La Tour Baroque Duo Album Launch Sunday in Moncton

Launch of the new album – Sunday, November 8 at 2pm on the Capitol Theatre Main Stage
Launch of the new album – Sunday, November 8 at 2pm on the Capitol Theatre Main Stage

La Tour Baroque Duo will launch the new album “Something Choice and Excellent”on Sunday, November 8th at 2 pm on the Capitol Theatre Main Stage in Moncton. Admission is free of charge. Four CDs will be offered at a special price and a reception in lobby will follow the concert.

The title of this program comes from Johann Sebastian Bach’s 1730 memorandum to the Leipzig town council, in which he refers to the performances of the virtuoso musicians in the employ of King Augustus II in Dresden as being “something choice and excellent to hear”. From 1717, when he first visited Dresden to perform, until his death in 1750 Bach maintained close ties with the leading musicians associated with the Dresden court.

In this fascinating program the La Tour Baroque Duo performs works by Johann Sebastian and Wilhelm Friedemann Bach, Johann Gottlieb and Carl Heinrich Graun, Johann Adolph Hasse, Sylvius Leopold Weiss, Christian Pezold and Georg Philipp Telemann and explores the personal connections they had with Bach.
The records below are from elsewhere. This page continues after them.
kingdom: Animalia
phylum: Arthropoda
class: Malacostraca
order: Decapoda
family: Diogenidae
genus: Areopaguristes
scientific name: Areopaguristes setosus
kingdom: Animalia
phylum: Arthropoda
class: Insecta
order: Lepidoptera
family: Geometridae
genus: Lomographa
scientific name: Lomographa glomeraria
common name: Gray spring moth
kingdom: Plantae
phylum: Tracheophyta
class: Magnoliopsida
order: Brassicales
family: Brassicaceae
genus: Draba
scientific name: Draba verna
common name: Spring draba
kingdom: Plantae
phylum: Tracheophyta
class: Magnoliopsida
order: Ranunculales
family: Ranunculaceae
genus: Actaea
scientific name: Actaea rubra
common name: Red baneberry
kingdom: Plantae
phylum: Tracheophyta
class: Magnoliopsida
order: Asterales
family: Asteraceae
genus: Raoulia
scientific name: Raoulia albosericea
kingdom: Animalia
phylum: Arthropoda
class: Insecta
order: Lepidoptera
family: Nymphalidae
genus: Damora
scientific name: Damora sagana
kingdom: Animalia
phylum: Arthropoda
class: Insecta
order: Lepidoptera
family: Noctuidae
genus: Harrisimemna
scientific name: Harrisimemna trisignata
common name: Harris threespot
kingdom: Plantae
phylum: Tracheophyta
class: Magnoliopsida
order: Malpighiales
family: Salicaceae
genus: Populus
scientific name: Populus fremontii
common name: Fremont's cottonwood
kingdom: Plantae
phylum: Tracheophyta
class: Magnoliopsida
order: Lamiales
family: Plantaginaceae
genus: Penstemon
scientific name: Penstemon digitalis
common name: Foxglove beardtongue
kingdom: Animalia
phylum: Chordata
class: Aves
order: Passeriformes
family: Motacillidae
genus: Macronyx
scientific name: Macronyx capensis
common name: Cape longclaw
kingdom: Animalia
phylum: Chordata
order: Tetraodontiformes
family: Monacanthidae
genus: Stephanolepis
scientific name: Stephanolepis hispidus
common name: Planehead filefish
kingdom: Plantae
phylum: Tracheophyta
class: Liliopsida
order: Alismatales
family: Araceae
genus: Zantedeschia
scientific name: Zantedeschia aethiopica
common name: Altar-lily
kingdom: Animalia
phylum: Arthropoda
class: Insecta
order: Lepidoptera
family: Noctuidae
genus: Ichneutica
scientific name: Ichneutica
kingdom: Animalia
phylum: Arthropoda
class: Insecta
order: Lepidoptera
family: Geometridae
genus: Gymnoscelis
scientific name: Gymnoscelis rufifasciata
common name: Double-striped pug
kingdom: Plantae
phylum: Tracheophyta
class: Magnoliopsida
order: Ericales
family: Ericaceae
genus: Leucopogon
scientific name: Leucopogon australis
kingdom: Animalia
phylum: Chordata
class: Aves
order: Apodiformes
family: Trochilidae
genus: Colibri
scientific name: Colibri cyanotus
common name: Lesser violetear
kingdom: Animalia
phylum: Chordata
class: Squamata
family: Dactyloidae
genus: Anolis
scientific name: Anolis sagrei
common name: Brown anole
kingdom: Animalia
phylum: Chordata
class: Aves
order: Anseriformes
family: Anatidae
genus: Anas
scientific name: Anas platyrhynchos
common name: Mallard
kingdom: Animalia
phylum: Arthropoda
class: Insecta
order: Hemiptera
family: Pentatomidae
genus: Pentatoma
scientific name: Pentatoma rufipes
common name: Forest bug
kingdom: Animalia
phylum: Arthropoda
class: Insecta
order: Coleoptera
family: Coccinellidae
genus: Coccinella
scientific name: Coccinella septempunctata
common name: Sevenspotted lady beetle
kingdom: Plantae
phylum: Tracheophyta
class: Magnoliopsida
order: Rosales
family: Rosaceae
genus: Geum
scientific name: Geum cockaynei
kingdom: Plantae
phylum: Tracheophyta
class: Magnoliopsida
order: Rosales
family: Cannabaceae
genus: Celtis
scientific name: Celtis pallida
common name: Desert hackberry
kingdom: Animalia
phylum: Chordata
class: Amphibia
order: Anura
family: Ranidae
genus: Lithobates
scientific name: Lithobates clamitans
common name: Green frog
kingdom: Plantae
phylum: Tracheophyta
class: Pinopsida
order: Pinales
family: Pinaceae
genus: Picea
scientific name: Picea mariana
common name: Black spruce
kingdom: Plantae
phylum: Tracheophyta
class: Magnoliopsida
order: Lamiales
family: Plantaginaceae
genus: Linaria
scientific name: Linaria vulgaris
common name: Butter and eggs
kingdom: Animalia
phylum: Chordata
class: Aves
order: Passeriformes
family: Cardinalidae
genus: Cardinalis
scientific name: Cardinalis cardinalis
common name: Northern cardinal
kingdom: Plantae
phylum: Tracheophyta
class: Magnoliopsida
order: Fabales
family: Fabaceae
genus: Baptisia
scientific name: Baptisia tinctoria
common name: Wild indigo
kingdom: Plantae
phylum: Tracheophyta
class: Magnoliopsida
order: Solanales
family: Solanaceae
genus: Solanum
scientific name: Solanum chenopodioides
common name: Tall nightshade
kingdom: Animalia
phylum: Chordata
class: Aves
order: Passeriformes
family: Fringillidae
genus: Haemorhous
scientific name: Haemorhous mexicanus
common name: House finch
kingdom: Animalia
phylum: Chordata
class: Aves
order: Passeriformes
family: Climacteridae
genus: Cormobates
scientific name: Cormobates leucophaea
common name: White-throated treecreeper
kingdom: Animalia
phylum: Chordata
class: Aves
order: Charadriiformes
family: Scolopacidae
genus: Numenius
Praise for La Tour Baroque Duo

Elsewhere in this issue I reviewed a disc of Handel pieces, Ciel e Terra, which I found discouraging because while adhering to all the principles of historically informed performance practice it seemed completely lacking in spirit or at times as much as real musical impulse. Here is proof that you can apply scholarship to performance practice and still produce a lively and beautiful recording. La Tour Baroque Duo consists of Tim Blackmore (recorders and harpsichord) and Michel Cardin (theorbo). They are based in New Brunswick, Canada, but have played throughout Europe and North America. Throughout this is an engaging recital by two performers who, even while not in the room with you can draw you into their world. An excellently balanced recording with just the right perspective and distance to give you a feeling of intimacy without putting you too close to the instruments rounds it out. Excellent accompanying notes are a plus.
Henry Fogel
Fanfare, july-aug. 2014
***
With the exception of two composers here, all of these are well known from the 18th century. The program is varied between pieces for both players and those for one. Though one cannot expect this to be a program of great musical revelations, it is all quite charming. I was particularly taken by the brief piece by Jacques du Phly called La De La Tour, written in honor of the artist of that name and not the man from whom the duo takes its name. The suite for theorbo by Robert de Visée struck me as the major find in the program. Pleasant listening, well recorded.
Alan Swanson
Fanfare july-aug. 2014
***
The duo ensemble performs these works with grace and ease, emphasizing the often unconventional rhythms and harmonies to keep the pace moving along. Their intonation is without flaw, and they have an excellent sense of phrasing. The recorded sound is quite lively, which makes the ensemble even more vibrant. This is an excellent peek into the world of the French colonies, with its purposeful connections back to the complex society of the mother country. This is a disc that one ought to have to show how music in French Canada was every bit as fine as that done in Europe.
Bertil van Boer
Fanfare july-aug. 2014
***
If up until now I haven’t mentioned Cardin’s name, while repeatedly citing Blackmore’s involvement in these pieces, it’s not because Cardin’s contributions are insignificant. To the contrary, his role in nine out of 15 of these numbers is indispensable, because on theorbo he furnishes the basso continuo parts to these pieces, and in a 10th, Visée’s Suite in A Minor, Cardin has the entire six-movement work to himself. It’s only in the solo harpsichord numbers by Daquin, Rameau, Couperin, and Dandrieu, and in the solo flute suite by Boismortier that Blackmore performs unaccompanied.

Blackmore and Cardin, both individually and together as a duo, are amazing musicians. Their playing, which is something I think I said in my previous review, has a way of transporting one back in time to whenever and wherever their choice of music takes us. This time it’s to late 17th- and 18th-century Bourbon France, and one has the feeling of actually being there while listening to this disc. I simply can’t imagine a more perfectly assembled and soul-satisfying program than the one La Tour Baroque has put together on this CD, nor can I imagine it being more ravishingly played.

The accompanying booklet is very informative, thoroughly source-referenced and documented, and a complete list of the instruments and the tracks on which they’re heard is printed on the last pages of the booklet. There are no superlatives to describe my intense pleasure at listening to this latest La Tour Baroque release. Just get it ASAP.